Senin 22 Jan 2018 09:59 WIB

BI Temukan Kafe Hingga Hotel di Bali Gunakan Bitcoin

Bank Indonesia sudah resmi melarang penggunaan uang virtual sebagai alat transaksi.

Rep: Mutia Ramadhani/ Red: Nidia Zuraya
Bitcoin.
Foto: Reuters/Benoit Tessier
Bitcoin.

REPUBLIKA.CO.ID, DENPASAR -- Kepala Divisi Sistem Pembayaran di Kantor Perwakilan Bank Indonesia (KPBI) Bali, Teguh Setiadi mengingatkan masyarakat Bali akan risiko bitcoin. Bitcoin bukan mata uang sah yang digunakan sebagai alat pembayaran yang diakui undang-undang.

"Pemerintah dan BI terus mengingatkan masyarakat supaya tidak bertransaksi dengan bitcoin," kata Teguh, Senin (22/1).

Teguh mengatakan mata yang sah adalah rupiah. Alat pembayaran sah dan sudah mendapat izin dari BI, di antaranya kartu debet, kartu kredit, uang elektronik (unik), atau kartu unik untuk tol (e-toll).

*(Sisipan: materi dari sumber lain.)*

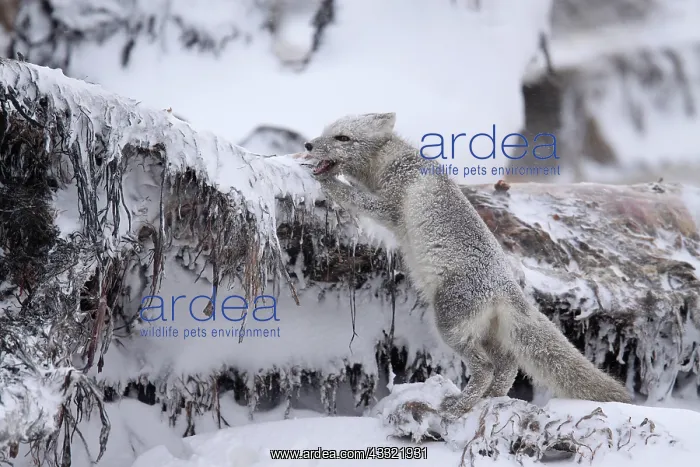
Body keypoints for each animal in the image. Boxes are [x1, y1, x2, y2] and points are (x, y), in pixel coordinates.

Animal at [296, 112, 631, 420]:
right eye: (327, 132)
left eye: (343, 138)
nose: (308, 145)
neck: (394, 161)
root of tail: (505, 286)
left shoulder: (389, 205)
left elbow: (355, 197)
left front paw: (327, 181)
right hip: (485, 334)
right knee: (508, 365)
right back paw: (488, 401)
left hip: (449, 325)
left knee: (485, 368)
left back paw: (458, 407)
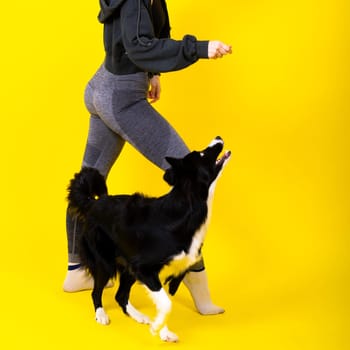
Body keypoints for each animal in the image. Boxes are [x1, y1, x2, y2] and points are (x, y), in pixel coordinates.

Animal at [67, 137, 231, 342]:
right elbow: (167, 303)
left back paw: (138, 316)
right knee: (96, 292)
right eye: (202, 154)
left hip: (127, 264)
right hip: (106, 262)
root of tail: (94, 202)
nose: (218, 137)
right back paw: (101, 315)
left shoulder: (170, 271)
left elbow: (166, 302)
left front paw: (162, 330)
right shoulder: (144, 268)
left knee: (121, 295)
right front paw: (158, 328)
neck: (188, 207)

Bitcoin saat ini semakin populer di berbagai negara, tak terkecuali Indonesia. Bali menjadi salah satu destinasi pariwisata dunia yang tak terhindari dari risiko transaksi bircoin.

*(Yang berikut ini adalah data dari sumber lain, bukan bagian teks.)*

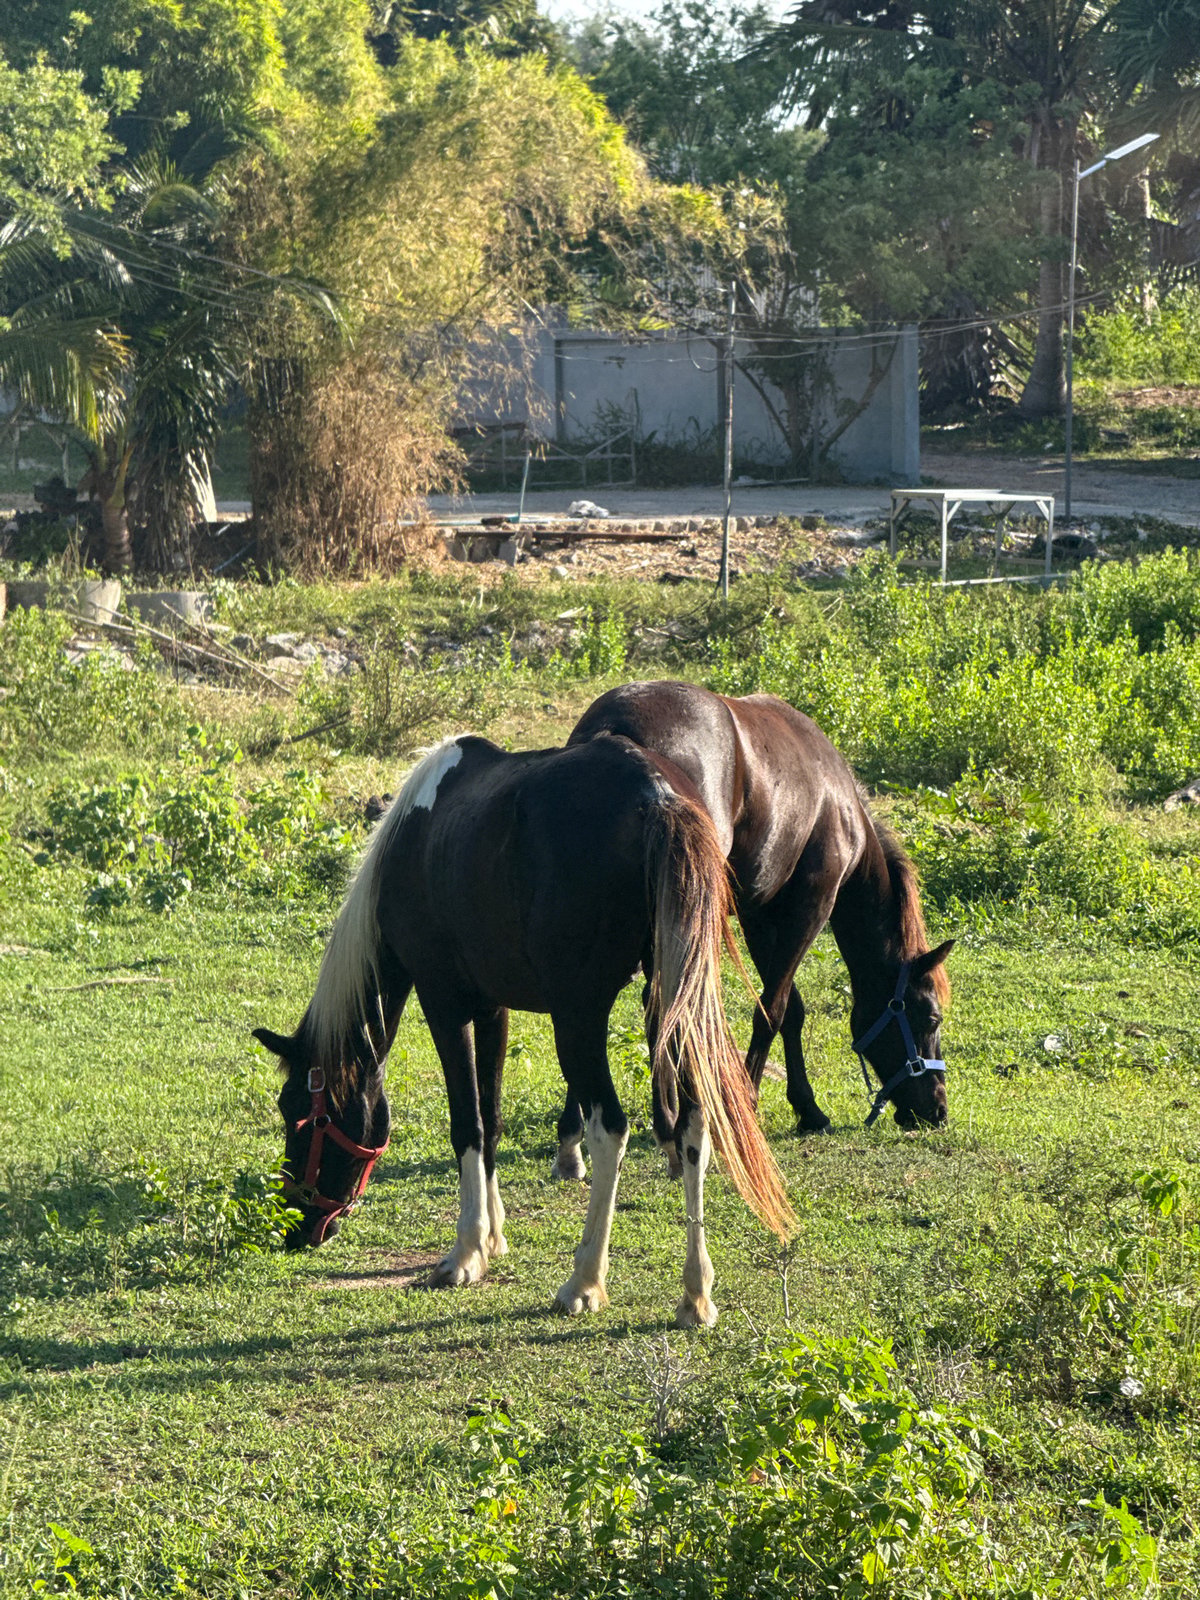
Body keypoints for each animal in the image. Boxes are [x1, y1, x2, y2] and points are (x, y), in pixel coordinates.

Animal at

Teguh mengatakan nilai bitcoin bisa melonjak drastis, dari awalnya hanya satu dolar AS menjadi 20 ribu dolar AS. Meski demikian, tidak ada regulator yang mengatur penggunaannya, sehingga tidak ada yang menjamin dan melindungi pengguna yang mengalami kerugian.

"Bahkan bitcoin exchanger pun masih dalam proses penggodokan," katanya.

Pihak KPBI terus menyisir sejumlah daerah wisata di Bali yang terindikasi menerima transaksi bitcoin. Penyisiran dilakukan di Kuta, Ubud, dan Seminyak sebagai sentral aktivitas wisatawan mancanegara (wisman).

Petugas menemukan sejumlah kafe, agen perjalanan, toko merchant, hingga hotel di Bali yang menerima transaksi bitcoin. Mereka pun diberikan sosialisasi dan diminta menghentikan transaksi tersebut.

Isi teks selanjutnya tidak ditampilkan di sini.